═════ TEXT EXCERPT ═════
That's one place where some posters seem to think that StrictMath uses a Taylor series. That information may be inaccurate. What is generally agreed-upon is that StrictMath uses fdlibm.

I have done some accuracy testing on my code and found it to be simply awful. That is what I get for not properly implementing range reduction! Version 662015 is not producing accurate results.

Right now I'm poking around with this stuff:

http://www.research.scea.com/gdc2003/fast-math-functions_p1.pdf
http://www.research.scea.com/gdc2003/fast-math-functions_p2.pdf

and

http://lab.polygonal.de/?p=205
 

cbn

Lifer
Mar 27, 2009
12,968
221
106
How well can we expect 3DPM to scale with very high core counts and multiple sockets (eg, 4P)?

Looking through Anandtech bench it appears to scale well on the 1100T and the i7-5960X. This taking into account the 1C turbo on the 1100T and the hyperthreading on the i7-5960X.
 

bronxzv

Senior member
Jun 13, 2011
460
0
71
What is generally agreed-upon is that StrictMath uses fdlibm.

FYI a Google search returns this page with whole source code http://www.netlib.org/fdlibm/

the source for sin() after range reduction is in the file k_sin.c and it's based on a 13th order minimal polynomial approximation (using the Horner's form of the polynomial and Remez algorithm for better precision), not a Taylor series

if I count well, in the general case this implementation uses 10 mul and 8 add/sub, muls and add/sub are well balanced so this is a nice example to compile for FMA targets
 
Last edited:

Essence_of_War

Platinum Member
Feb 21, 2013
2,650
4
81
FYI a Google search returns this page with whole source code http://www.netlib.org/fdlibm/

the source for sin() after range reduction is in the file k_sin.c and it's based on a 13th order minimal polynomial approximation (using the Horner's form of the polynomial and Remez algorithm for better precision), not a Taylor series

if I count well, in the general case this implementation uses 10 mul and 8 add/sub, muls and add/sub are well balanced so this is a nice example to compile for FMA targets

The source of k_sin is MUCH more like what I expected a sin function in a math library to be. It has a 13-term polynomial but it doesn't blindly apply that, it considers a "small x" case, a sin(x+y) case, and even-odd qualities of sin to use a really good polynomial approximation on a more restricted domain.
═════
List each distinct web address in the forum thread, counting a repeated address once. The material comes from a different source than the forum thread above.
═════ DATASET EXTRACT ═════
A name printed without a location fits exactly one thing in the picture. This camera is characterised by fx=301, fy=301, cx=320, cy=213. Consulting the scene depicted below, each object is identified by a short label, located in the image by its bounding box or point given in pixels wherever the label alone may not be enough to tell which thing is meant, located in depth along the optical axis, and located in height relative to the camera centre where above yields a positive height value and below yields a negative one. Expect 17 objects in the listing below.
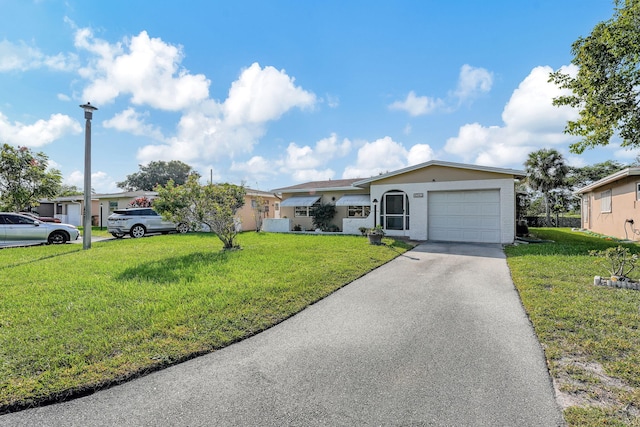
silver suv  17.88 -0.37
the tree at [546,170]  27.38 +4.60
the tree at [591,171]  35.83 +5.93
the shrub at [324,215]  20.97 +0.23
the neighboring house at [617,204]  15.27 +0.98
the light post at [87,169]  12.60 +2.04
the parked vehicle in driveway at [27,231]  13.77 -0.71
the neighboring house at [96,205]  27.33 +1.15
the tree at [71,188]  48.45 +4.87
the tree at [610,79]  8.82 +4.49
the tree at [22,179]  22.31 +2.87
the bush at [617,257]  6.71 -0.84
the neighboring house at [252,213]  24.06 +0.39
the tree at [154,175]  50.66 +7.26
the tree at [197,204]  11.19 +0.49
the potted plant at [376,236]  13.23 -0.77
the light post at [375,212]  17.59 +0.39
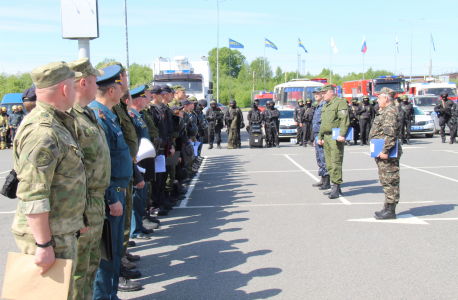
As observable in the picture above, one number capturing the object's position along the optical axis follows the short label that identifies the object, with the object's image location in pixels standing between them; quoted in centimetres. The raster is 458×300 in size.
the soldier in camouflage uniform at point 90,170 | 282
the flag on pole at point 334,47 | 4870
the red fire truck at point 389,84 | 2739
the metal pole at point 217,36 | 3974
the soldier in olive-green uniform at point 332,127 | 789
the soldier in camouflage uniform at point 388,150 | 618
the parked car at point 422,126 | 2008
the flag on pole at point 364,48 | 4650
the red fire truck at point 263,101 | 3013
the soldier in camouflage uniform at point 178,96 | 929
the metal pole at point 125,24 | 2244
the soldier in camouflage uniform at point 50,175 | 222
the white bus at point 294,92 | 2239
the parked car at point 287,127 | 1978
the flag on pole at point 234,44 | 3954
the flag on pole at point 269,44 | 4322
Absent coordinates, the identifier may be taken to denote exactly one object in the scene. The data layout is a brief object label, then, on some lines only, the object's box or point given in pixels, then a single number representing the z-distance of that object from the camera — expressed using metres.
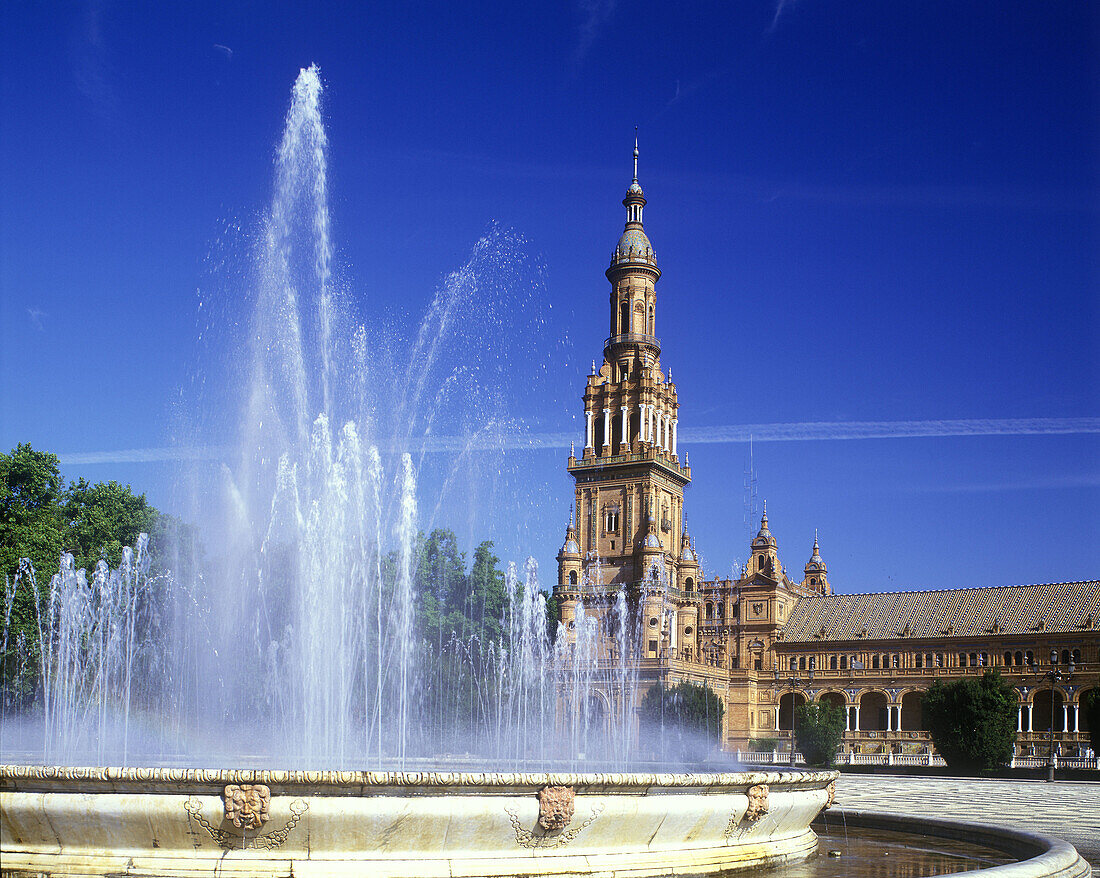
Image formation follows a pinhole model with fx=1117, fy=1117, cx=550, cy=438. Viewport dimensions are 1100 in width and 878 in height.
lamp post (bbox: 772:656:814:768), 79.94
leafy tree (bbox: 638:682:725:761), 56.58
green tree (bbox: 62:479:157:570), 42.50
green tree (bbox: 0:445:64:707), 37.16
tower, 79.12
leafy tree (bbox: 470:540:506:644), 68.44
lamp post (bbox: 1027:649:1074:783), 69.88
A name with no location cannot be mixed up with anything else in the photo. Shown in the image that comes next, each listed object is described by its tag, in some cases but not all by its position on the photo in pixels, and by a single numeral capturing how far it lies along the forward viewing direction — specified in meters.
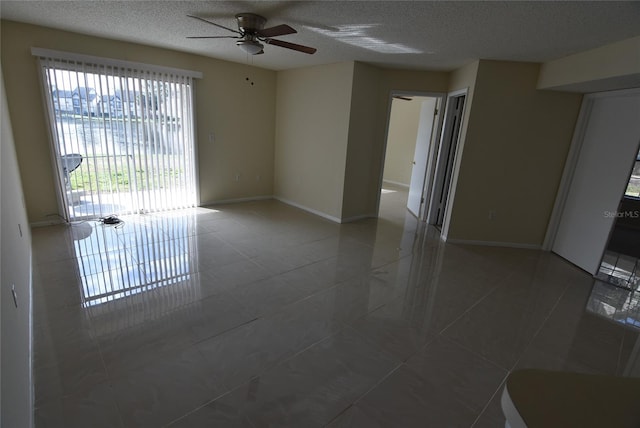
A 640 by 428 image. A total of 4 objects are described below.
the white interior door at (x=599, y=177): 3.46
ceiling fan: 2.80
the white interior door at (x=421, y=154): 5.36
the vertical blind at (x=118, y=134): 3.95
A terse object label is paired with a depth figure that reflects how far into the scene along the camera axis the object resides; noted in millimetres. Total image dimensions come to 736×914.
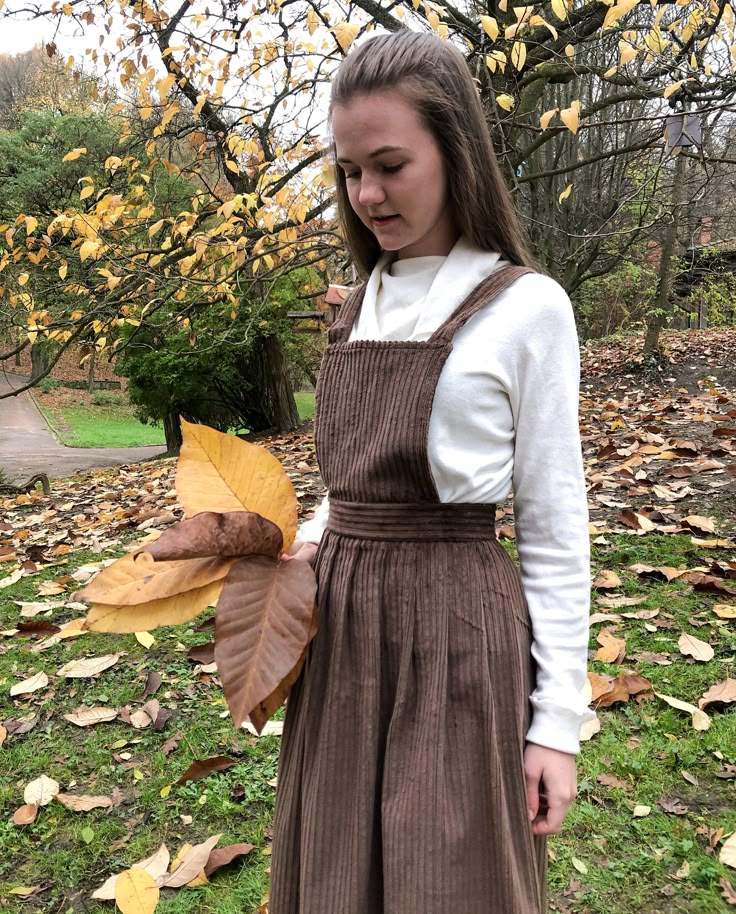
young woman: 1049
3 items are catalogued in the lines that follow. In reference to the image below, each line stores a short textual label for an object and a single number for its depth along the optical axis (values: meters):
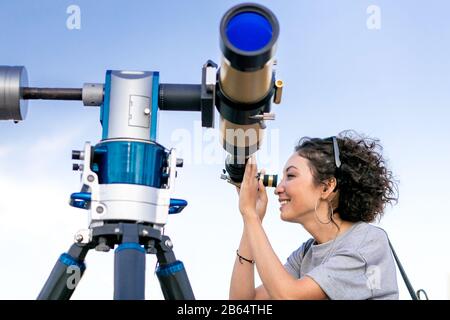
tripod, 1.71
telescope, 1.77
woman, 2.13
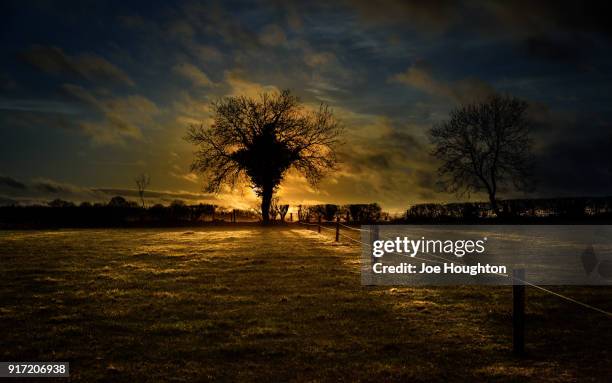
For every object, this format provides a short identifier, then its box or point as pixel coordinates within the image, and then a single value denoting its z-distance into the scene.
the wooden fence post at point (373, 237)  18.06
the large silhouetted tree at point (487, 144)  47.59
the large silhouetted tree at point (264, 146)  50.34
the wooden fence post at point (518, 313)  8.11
═════
**TASK RESPONSE:**
http://www.research.scea.com/gdc2003/fast-math-functions_p1.pdf
http://www.research.scea.com/gdc2003/fast-math-functions_p2.pdf
http://lab.polygonal.de/?p=205
http://www.netlib.org/fdlibm/